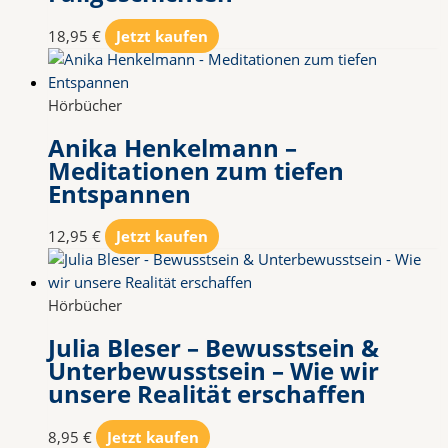
18,95
€
Jetzt kaufen
Hörbücher
Anika Henkelmann –
Meditationen zum tiefen
Entspannen
12,95
€
Jetzt kaufen
Hörbücher
Julia Bleser – Bewusstsein &
Unterbewusstsein – Wie wir
unsere Realität erschaffen
8,95
€
Jetzt kaufen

▬▬▬▬▬▬▬▬▬▬

- EXERCISE REQUIREMENTS
Please give back the material above exactly as written, pictures omitted.

- WRITTEN REPLY
18,95
€
Jetzt kaufen
Hörbücher
Anika Henkelmann –
Meditationen zum tiefen
Entspannen
12,95
€
Jetzt kaufen
Hörbücher
Julia Bleser – Bewusstsein &
Unterbewusstsein – Wie wir
unsere Realität erschaffen
8,95
€
Jetzt kaufen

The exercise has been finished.